Waddle, as a radio pundit, has always been scathing in his criticisms of English football, especially the national team. He found a new lease of life, playing in the number 10 role at Marseille, and has been ranting away about the inflexibility of British football, and British managers, ever since.
Who wouldn’t have liked to have been a fly on the wall, during those discussions between Karanka and the board back in May. I would have loved to have heard the tactical debate; how they proposed to provide the fans with more attacking and entertaining football this season, but I doubt there are any of us who thought the result would be (or ever will be) 4-3-1-2, with Downing at the point of the diamond?
Heres Downings comments from an article in Fourfourtwo on performance and training…….
“When I was first at Middlesbrough, one of our coaches would say, ‘You’re just going to use your right foot for the next 10 minutes.’ This forced me to improve my weaker foot. If you rely on using your favoured foot, it’s easier for the defender to mark you – he can shut the line off and show you inside, where you’ll run into more bodies. You’re harder to stop when you can shift the ball both ways and use either foot. Get over the fear of using your weaker foot with plenty of practice.”
“If I’m playing with an aerial striker, I try to hit an area I know he’s going to attack. If I’m playing with finisher, I find his feet. If you put the ball in the right areas and no one gets on the end of it, strikers will hold their hands up and say, ‘I wasn’t there’. Don’t try and whip every cross. Focus on getting your body around the ball and making good contact. Make sure you’re stable when you strike the ball; if you’re off-balance you won’t put in a decent cross.”
“Out wide, you can come short, spin and run in behind the full-back. When you play at the top of the diamond it’s different. You have to find angles, because you’ve got midfielders and central defenders around you, waiting to hit you with a tackle. You have to get used to receiving the ball side-on, so you can turn and run forward. You also have to think about the movement of your team-mates and how it alters now you’re in a different position.”

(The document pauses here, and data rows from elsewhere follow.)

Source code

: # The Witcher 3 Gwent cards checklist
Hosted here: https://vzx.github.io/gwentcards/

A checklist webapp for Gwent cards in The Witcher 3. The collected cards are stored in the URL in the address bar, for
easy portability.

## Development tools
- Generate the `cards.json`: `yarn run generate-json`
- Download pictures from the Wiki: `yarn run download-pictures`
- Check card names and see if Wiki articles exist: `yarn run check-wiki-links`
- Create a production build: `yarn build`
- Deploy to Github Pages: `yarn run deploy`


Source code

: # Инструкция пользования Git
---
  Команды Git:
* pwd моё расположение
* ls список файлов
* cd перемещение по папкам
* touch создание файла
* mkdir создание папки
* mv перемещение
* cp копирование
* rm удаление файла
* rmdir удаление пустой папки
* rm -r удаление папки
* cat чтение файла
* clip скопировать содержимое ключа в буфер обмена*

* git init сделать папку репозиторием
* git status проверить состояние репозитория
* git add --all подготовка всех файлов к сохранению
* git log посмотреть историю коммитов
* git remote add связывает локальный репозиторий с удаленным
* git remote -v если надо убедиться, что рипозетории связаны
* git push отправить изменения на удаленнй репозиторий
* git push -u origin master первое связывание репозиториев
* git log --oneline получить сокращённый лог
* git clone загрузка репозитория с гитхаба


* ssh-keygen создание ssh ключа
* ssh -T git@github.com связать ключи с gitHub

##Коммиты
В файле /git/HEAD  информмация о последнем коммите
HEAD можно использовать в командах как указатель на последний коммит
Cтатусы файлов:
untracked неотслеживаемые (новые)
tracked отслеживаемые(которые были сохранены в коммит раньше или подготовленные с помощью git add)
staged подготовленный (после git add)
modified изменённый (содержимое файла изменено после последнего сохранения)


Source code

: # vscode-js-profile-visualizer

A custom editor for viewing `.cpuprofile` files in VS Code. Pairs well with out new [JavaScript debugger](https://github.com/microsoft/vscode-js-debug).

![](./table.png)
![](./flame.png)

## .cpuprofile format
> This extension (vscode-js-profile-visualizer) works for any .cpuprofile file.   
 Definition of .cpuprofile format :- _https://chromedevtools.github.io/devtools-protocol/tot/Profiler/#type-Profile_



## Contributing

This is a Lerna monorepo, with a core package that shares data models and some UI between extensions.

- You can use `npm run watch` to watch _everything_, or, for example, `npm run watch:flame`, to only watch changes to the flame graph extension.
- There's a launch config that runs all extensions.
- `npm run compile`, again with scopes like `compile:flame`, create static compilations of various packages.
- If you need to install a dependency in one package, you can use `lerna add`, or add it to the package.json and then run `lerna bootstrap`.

“When I was coached by Teddy Sheringham he said to me, ‘It’s no good just playing in the position; you’ve got to get goals and create – that’s your job’. It’s not just about playing well; you’ve got to be effective. My way of thinking has changed. When you’re there to make a difference in the final third, you’re going to lose the ball sometimes. Through balls will get cut out, but it only takes one to get through to set up a goal. Don’t fear this. Have confidence, be brave and keep trying.”
“As a winger you’ve got to get inside the back post and get goals. In a central role it’s different. When we cross the ball into the box, defenders target the striker and try to block him. I look for gaps and space around him. It’s about timing. When you’ve got a chance, you must not rush. Teddy says, ‘You don’t always have to whack it – you can place it and put it in the corners’. That’s what I’ve been trying to do – place it in the corners and hit it low and hard.
“It’s all about making the right decisions in the right areas. A lot of players, especially when they’re younger, have unbelievable ability but they use it in the wrong areas. When I was younger and I cost the team a goal by losing the ball in the defensive third, the manager would say, ‘There’s your lesson’. Take chances in the final third – not near your own goal. If you lose the ball further up the field, the opposition still have to travel 60-70 yards before they can harm you.”